-- Information follows --
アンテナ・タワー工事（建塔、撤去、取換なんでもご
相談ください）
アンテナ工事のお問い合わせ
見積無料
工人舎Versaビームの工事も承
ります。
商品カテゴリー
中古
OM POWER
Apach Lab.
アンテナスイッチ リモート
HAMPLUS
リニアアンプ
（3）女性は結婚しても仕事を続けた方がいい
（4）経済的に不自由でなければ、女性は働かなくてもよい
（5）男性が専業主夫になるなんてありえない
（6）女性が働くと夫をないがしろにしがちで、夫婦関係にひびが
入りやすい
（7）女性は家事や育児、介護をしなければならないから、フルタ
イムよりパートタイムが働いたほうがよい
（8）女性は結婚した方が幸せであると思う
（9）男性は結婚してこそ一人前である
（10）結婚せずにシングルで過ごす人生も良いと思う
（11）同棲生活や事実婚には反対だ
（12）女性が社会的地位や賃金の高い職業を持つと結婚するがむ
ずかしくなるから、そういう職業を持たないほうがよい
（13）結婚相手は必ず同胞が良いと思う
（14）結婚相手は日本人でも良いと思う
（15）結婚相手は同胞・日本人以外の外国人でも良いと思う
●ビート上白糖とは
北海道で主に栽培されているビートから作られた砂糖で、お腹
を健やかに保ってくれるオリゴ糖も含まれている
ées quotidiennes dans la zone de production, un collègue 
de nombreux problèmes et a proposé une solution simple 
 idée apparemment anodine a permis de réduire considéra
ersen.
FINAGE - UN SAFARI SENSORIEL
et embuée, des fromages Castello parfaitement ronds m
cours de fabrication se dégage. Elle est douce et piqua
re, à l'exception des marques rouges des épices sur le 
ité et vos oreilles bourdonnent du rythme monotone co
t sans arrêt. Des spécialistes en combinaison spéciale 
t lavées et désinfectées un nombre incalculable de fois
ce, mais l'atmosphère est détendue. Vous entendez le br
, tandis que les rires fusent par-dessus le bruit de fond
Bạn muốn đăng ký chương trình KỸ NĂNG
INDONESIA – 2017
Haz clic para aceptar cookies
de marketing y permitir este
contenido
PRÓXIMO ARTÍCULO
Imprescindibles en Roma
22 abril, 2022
-- Information concluded --
**Brief:** Begin at the line that has "北海道で主に栽培されているビートから作られた砂糖で、お腹" in the entries above; stop after the line that has "et embuée, des". Transcribe exactly those lines and no others.

**Expected answer:**
北海道で主に栽培されているビートから作られた砂糖で、お腹
を健やかに保ってくれるオリゴ糖も含まれている
ées quotidiennes dans la zone de production, un collègue 
de nombreux problèmes et a proposé une solution simple 
 idée apparemment anodine a permis de réduire considéra
ersen.
FINAGE - UN SAFARI SENSORIEL
et embuée, des fromages Castello parfaitement ronds m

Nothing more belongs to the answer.